Texte du document>
==*==

« Deux poids, deux mesures » : c’est ainsi qu’on dénonce souvent l’inégalité de traitement dans les médias et les chancelleries entre les guerres en Ukraine et celles à Gaza, en Cisjordanie et au Liban, entre les guerres de Vladimir Poutine et celles de Benjamin Netanyahou. Pourtant, au niveau du droit international, le traitement semble assez similaire puisque les dirigeants russe et israélien ont en commun d’être tous deux soumis à des mandats d’arrêt de la Cour pénale internationale – CPI (depuis 2023 pour l’un et 2024 pour l’autre), laquelle est l’émanation directe de cet ordre mondial dit « occidental » ayant émergé après la Seconde Guerre mondiale.
Ce qui est « double standard », c’est que les mêmes qui dénoncent une CPI « vendue à l’Occident » dans le cas de Poutine, admirent la justice de la CPI quand il s’agit de Netanyahou. La Chine qui ne cesse de dénoncer le « double standard » de l’Occident, espérant par-là se mettre dans la poche les intellectuels postcoloniaux pour qui l’Europe coloniale et républicaine du 19e siècle est le paradigme historique du « deux poids, deux mesures » (privant les autres d’une liberté qu’elle expérimente pour elle-même), pratique elle-même le « double standard » de façon si constante qu’on est surpris que l’argument puisse encore faire sens quand ses représentants l’utilisent.

==*==

Travail demandé>
A) D'après le texte sur le « deux poids, deux mesures », quelle juridiction a émis des mandats d'arrêt contre les dirigeants russe et israélien ?
B) Rédigez la suite du texte sur le « deux poids, deux mesures » à partir de sa dernière phrase.

==*==

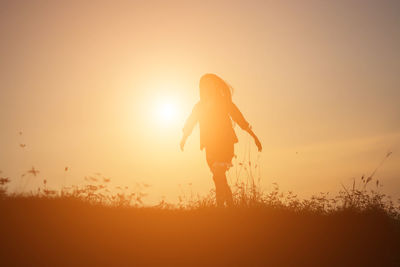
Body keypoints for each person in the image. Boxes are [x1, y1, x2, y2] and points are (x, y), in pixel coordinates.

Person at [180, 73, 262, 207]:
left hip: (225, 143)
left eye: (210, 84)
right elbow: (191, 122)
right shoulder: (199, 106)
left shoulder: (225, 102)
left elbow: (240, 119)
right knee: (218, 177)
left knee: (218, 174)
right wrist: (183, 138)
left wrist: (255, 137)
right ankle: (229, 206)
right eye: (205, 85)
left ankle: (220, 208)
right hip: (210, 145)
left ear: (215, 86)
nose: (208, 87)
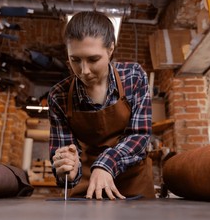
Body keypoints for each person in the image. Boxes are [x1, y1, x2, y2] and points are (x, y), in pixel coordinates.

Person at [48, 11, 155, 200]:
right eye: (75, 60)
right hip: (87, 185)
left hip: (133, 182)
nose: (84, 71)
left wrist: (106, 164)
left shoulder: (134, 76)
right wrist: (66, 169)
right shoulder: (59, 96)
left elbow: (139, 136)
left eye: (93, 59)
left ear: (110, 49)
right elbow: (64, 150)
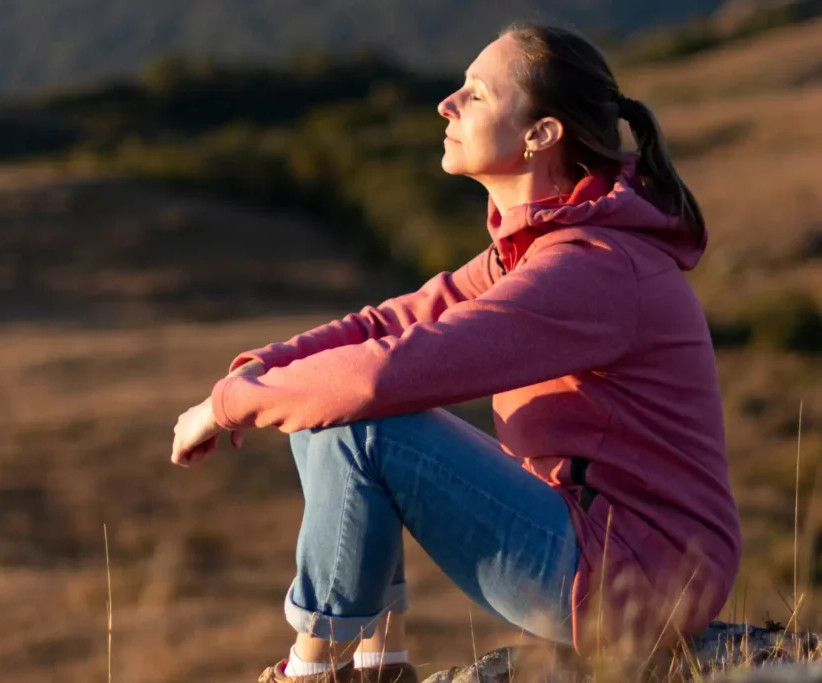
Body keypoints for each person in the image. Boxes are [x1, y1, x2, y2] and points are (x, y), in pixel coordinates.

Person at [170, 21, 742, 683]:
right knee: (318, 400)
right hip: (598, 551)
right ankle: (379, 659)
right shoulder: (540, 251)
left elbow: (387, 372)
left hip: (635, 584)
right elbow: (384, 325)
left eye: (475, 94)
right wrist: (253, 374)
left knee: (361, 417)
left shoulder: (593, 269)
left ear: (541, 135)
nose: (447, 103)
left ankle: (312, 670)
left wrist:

==*==

Réponses dans l'ordre>
A) La Cour pénale internationale (CPI).

B)
Ainsi en novembre 2024 au sujet du mandat d’arrêt visant Netanyahou, la Chine, qui, comme Israël et les États-Unis, n’est pas membre de la CPI, déclarait qu’elle « soutenait tous les efforts de la communauté internationale sur la question palestinienne qui sont propices à l’équité et à la justice et au maintien de l’autorité du droit international ».
En revanche, lorsqu’il s’agissait de ce même mandat visant Vladimir Poutine, la Chine dénonçait la « politique de deux poids, deux mesures » de la CPI en l’enjoignant à « adopter une position objective et impartiale » et « respecter l’immunité de juridiction des chefs d’État en vertu du droit international ».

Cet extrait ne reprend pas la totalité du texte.